Ecrit au sens de la convention de New-York
Constituent un écrit au sens de cette convention :
– un bulletin de commande relatif à la livraison d’une machine auquel était joint un document se référant expressément à des conditions générales de livraison prévoyant l’arbitrage des litiges, car le contrat de vente avait été conclu par des commerçants rompus aux affaires et qui étaient censés connaître le contenu des normes auxquelles ils se référaient (Tribunal de première instance du Canton de Genève 16-11-1989 : RDAI 1992.468) ;
– des conditions générales contenant une clause compromissoire auxquelles renvoyaient un ordre de confirmation d’achat de marchandises (Trib. bâlois 5-7-1994, Yearbook 1996.685 s.) ;
– une clause compromissoire figurant dans des conditions générales, quoique non signée, car « l’exigence de la signature se relativise fatalement en matière de commerce international », le comportement des parties étant de nature à suppléer en vertu des règles de la bonne foi à l’observation d’une règle de forme (Trib. fédéral suisse 16-1-1998, AFT.121.III p. 38 s.).

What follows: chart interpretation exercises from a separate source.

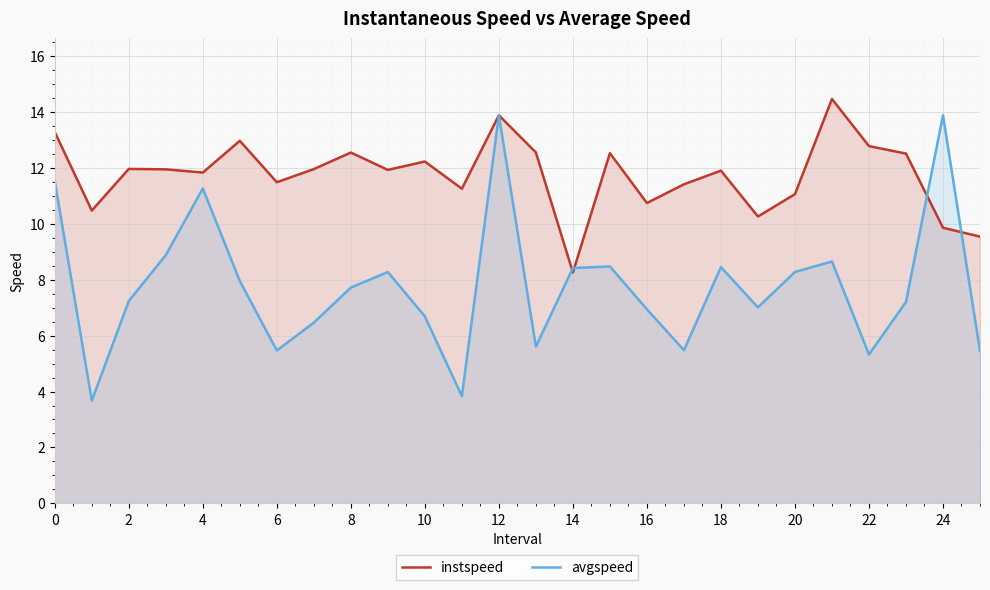

How many lines are shown in the chart?

2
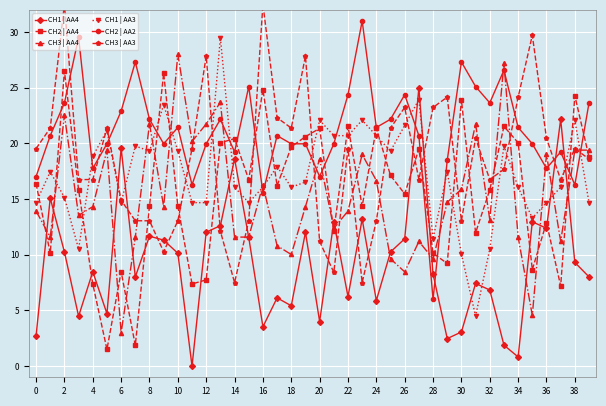

How many interior local peaks does the CH3 | AA3 series have?

11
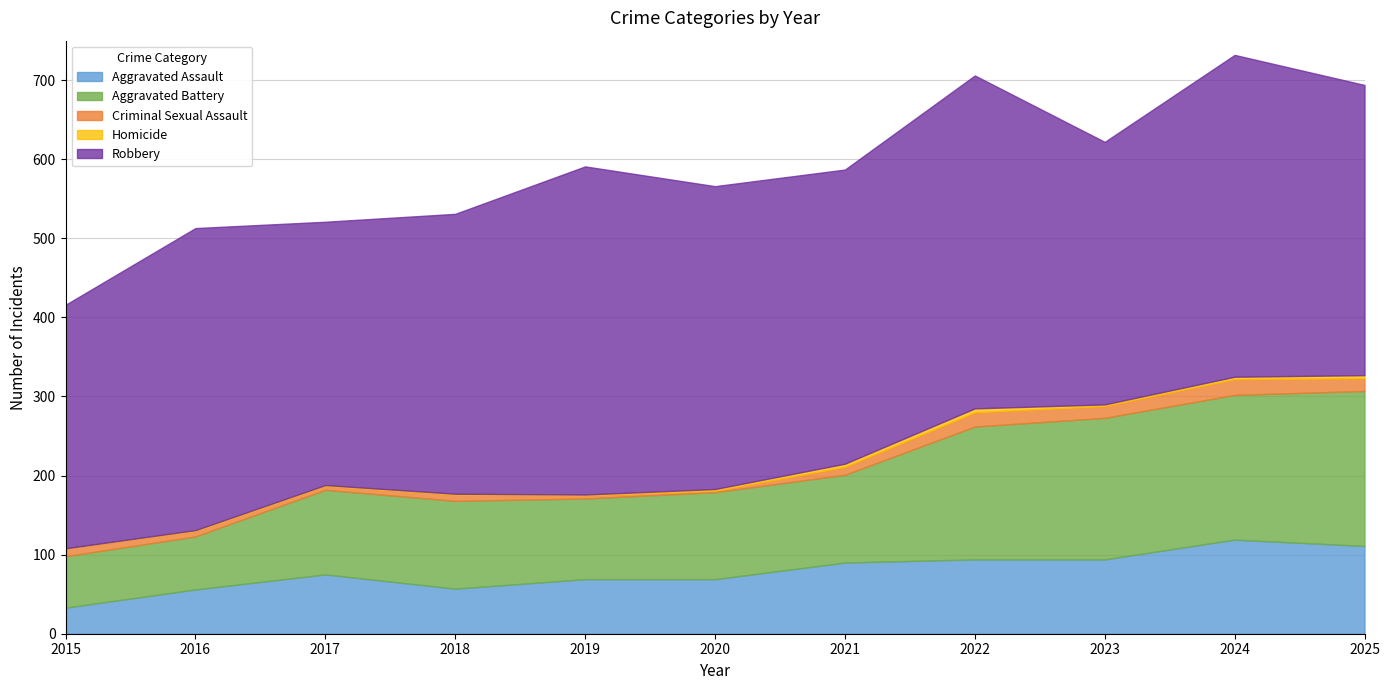

Does the chart display data point markers on the line(s)?

No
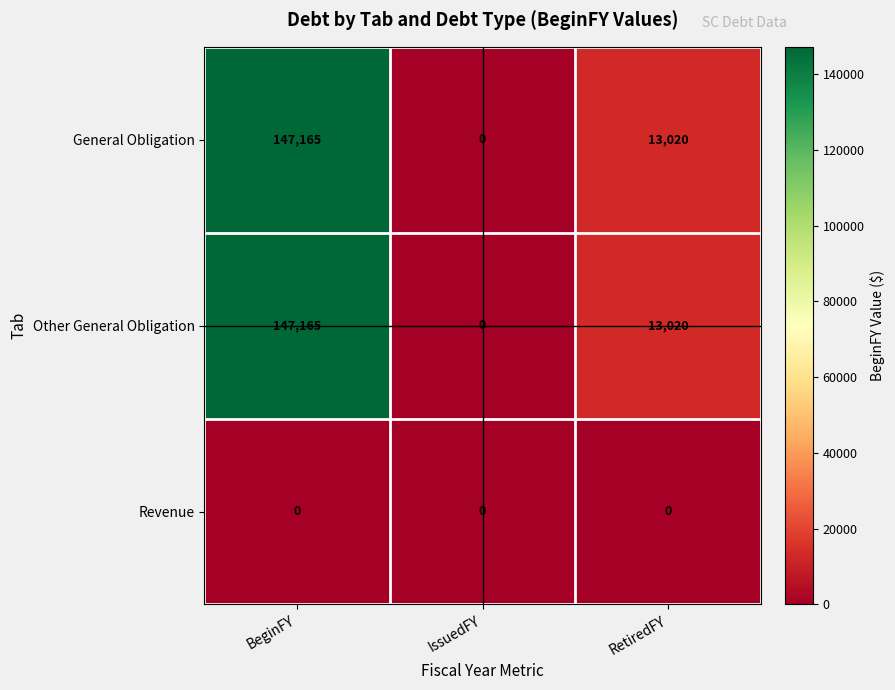

The value of Other General Obligation at BeginFY is 231989. True or false?

False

Absence de convention d’arbitrage entre les parties au litige
Non-cession de la créance née du contrat contenant la convention résultant de l’acceptation par une partie du règlement de sa créance contractuelle par son débiteur dans les mains de la banque qui a consenti un prêt à cette partie

Une société allemande, désignée chef de file d’une joint venture constituée entre elle et deux autres sociétés égyptienne et française, a conclu un contrat d’entreprise avec l’Etat libanais désigné maître d’ouvrage en vue de la reconstruction de bâtiments ; un contrat de sous-traitance liant la joint venture et l’un de ses membres, la société égyptienne portait sur l’exécution des travaux et renfermait une clause d’arbitrage en cas de difficultés d’exécution. Pour permettre à la société égyptienne d’obtenir d’une banque un prêt destiné au financement des travaux qu’elle avait pris l’engagement d’assumer, la société chef de file a signé une déclaration destinée à la banque prêteuse par laquelle elle s’engageait envers cette dernière a effectuer auprès d’elle les paiements dus à la société égyptienne sous- traitante.
La banque prêteuse ne recevant pas les paiements attendus a engagé une procédure arbitrale à l’encontre de la société chef de file qui a alors contesté la compétence arbitrale.
Le tribunal arbitral, constitué sous l’égide de la Chambre de commerce internationale (CCI), s’est déclaré incompétent à défaut de preuve de la réunion de deux conditions cumulatives : l’existence d’une convention d’arbitrage valable dans le contrat de sous-traitance et la cession valable de cette convention par le sous-traitant à la banque prêteuse en tant qu’accessoire de sa créance née du contrat de sous- traitance. Aux yeux des arbitres, la seconde faisait défaut car la volonté du car la volonté du sous-traitant de céder cette créance ne pouvait pas résulter de l’interprétation de la déclaration de volonté du chef de file, laquelle ne caractérisant pas une cession de créance.
Le tribunal fédéral suisse a confirmé la validité de la sentence ainsi rendue par le tribunal arbitral.
Tribunal fédéral suisse, 1re Cour Civile, arrêt n° 4P.32/2007 du 11 avril 2007, JURICAF

Tunisie

Dispense d’acte de mission
Le droit tunisien n’impose pas la signature d’un acte de mission pour la validité de la convention d’arbitrage (CA Tunis 26-10-1999, cité par A. Ouerfelli, Bull. Assoc. Suisse de l’Arbitrage 2000 n° 2 p. 262).

Uruguay
Ecrit au sens de la convention de New-York
Les règles uruguayennes exigeant que la convention d’arbitrage soit faite en présence d’un notaire ont été écartées comme cause de nullité du compromis d’arbitrage, la convention de New-York n’exigeant qu’un écrit (T. d’appel de Montevideo 18-6-2003 : GP 2005. doctr. 21/22 octobre obs. F. Mantilla-Serrano et E. Silva-Romero ; GP 2005.som.3585).